- PAGE EXTRACT -
# Topics > Favorite Routes in North America >  Driving solo from Atlanta to Brooklyn--and scared of mountains! Help!

## Renee77

Hi, I am a woman driving solo from Atlanta to Brooklyn in the coming days (holiday weekend anyone? yikes!) and I'd like to take the quickest, "safest" route (as in gas stations, rest stops/areas, etc.) Oh, and I plan to take two days to do this drive. I drove 95S from NYC to Savannah, and the DC-VA corridor was HELLISH. I'd like to avoid that altogether on the way back North, and the research I've been seeing online says the 85N to 77N to 81N to 78E is a great alternative route but will I be driving through mountains? I once drove through mountains from Nashville to Atlanta, and I was terrified. Is it the same kind of mountainous drive? Any help is appreciated. Thank you! (Oh, and for a bonus, I'd like to take the Verrazono Bridge into BK, but as a NYer, that's the least of my worries.)

----------


## DonnaR57

Welcome to RTA!

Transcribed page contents

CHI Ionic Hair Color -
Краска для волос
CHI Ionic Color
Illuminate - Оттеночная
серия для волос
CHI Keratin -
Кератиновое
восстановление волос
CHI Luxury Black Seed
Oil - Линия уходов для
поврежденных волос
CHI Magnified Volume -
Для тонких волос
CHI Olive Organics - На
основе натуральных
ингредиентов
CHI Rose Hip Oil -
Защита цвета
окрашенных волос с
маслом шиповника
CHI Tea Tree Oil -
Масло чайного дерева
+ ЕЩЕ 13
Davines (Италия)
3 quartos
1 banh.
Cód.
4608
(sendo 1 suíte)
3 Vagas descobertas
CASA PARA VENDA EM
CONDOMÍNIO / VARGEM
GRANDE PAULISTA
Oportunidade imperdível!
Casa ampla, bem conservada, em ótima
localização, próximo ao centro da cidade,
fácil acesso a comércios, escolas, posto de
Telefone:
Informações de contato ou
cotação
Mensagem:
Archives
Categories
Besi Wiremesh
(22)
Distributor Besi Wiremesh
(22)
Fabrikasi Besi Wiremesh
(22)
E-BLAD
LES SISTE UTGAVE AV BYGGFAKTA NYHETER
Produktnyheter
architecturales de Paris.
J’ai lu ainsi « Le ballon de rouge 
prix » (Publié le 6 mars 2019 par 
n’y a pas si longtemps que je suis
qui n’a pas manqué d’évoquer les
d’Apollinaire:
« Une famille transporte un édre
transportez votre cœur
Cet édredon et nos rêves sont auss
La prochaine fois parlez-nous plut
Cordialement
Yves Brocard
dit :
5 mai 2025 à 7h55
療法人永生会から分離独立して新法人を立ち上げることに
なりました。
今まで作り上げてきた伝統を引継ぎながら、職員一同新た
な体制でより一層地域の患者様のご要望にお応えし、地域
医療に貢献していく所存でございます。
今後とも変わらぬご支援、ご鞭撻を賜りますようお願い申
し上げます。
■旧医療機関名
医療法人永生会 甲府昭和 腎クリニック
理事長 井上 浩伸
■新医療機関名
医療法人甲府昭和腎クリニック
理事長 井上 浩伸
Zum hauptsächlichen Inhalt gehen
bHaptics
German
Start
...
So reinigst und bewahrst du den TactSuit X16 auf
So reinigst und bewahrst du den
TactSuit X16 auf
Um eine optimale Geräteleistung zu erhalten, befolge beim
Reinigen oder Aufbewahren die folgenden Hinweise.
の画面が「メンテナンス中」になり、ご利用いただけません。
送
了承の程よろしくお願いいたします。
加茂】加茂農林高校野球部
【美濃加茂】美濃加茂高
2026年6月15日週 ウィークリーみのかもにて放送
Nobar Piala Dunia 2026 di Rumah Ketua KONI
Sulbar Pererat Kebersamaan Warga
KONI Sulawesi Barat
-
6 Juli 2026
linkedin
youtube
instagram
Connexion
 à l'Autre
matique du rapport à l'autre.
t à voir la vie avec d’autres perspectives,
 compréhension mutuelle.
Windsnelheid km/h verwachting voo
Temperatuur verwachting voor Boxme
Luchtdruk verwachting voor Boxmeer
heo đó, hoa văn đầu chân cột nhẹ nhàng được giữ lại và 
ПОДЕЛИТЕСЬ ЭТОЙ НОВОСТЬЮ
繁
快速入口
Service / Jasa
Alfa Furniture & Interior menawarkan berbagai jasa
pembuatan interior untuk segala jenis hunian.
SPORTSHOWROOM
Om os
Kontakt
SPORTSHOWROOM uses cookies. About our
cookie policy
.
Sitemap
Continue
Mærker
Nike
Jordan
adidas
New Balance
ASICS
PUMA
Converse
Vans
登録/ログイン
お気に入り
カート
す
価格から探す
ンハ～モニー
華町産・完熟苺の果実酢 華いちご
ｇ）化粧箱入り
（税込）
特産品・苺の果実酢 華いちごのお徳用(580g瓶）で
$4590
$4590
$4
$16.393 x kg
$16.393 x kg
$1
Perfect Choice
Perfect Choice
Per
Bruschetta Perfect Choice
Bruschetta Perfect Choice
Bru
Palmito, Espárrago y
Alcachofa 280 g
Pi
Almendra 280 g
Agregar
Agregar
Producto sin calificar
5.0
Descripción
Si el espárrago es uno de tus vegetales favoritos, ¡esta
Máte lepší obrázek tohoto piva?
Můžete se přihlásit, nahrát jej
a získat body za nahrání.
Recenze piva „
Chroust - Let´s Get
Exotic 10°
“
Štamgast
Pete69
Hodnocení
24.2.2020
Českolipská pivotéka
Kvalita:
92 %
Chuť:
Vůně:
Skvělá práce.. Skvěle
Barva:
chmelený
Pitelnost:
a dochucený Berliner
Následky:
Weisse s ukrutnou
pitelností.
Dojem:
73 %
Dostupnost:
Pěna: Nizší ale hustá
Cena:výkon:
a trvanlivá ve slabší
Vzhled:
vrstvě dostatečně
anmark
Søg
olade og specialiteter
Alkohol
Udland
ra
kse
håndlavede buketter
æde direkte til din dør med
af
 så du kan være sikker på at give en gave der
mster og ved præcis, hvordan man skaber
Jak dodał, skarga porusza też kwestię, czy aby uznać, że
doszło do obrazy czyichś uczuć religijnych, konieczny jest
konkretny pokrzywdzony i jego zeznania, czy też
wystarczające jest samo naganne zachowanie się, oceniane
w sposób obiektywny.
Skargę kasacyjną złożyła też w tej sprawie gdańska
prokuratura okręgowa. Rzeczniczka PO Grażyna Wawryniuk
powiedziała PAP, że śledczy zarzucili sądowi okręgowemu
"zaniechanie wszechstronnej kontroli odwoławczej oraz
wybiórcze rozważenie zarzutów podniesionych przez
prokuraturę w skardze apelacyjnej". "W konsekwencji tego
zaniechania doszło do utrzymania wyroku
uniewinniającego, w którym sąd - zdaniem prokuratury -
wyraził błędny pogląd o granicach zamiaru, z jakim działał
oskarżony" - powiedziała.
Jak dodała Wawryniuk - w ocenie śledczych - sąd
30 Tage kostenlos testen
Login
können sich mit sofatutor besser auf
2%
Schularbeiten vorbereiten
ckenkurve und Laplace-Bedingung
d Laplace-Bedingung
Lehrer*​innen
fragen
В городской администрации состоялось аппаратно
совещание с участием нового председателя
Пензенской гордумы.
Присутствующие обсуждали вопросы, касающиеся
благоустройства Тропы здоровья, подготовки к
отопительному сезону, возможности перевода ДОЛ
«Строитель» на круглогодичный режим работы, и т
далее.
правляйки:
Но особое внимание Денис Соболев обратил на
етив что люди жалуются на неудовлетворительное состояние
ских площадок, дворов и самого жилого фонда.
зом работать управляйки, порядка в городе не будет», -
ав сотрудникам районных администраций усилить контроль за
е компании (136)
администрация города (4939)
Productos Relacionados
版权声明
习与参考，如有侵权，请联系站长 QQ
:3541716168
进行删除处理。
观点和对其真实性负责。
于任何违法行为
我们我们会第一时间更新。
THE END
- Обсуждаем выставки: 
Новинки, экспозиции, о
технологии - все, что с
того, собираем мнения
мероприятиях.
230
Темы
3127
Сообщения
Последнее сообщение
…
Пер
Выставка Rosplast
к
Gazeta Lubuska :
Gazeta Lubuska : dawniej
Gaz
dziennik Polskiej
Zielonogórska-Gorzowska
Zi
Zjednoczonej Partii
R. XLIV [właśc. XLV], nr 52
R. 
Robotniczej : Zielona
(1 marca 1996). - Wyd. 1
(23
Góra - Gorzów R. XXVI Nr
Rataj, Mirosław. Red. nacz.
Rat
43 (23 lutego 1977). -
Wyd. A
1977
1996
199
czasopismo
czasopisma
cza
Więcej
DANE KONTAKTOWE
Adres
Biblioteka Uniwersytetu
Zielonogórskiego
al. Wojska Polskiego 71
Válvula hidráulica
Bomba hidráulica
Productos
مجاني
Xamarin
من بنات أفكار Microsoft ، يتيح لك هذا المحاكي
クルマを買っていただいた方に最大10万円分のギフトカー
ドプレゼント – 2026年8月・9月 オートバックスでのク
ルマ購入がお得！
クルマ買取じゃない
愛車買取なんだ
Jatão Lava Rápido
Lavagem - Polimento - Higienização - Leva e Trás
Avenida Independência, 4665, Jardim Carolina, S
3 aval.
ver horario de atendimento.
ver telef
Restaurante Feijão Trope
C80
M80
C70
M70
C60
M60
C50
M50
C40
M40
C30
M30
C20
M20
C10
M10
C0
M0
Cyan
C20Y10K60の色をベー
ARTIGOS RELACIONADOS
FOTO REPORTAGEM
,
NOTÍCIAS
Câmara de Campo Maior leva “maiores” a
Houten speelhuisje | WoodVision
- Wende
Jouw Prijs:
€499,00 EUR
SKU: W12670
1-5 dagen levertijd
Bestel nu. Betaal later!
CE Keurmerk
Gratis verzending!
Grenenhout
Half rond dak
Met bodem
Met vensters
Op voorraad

- YOUR TASK -
In the thread above, why does Renee77 want to avoid the route through the DC-VA corridor on the drive north? Answer in one to three sentences.

- ANSWER AREA -
Renee77 drove 95S from NYC to Savannah, and the DC-VA corridor on that trip was "HELLISH." She wants to avoid it altogether on the way back north.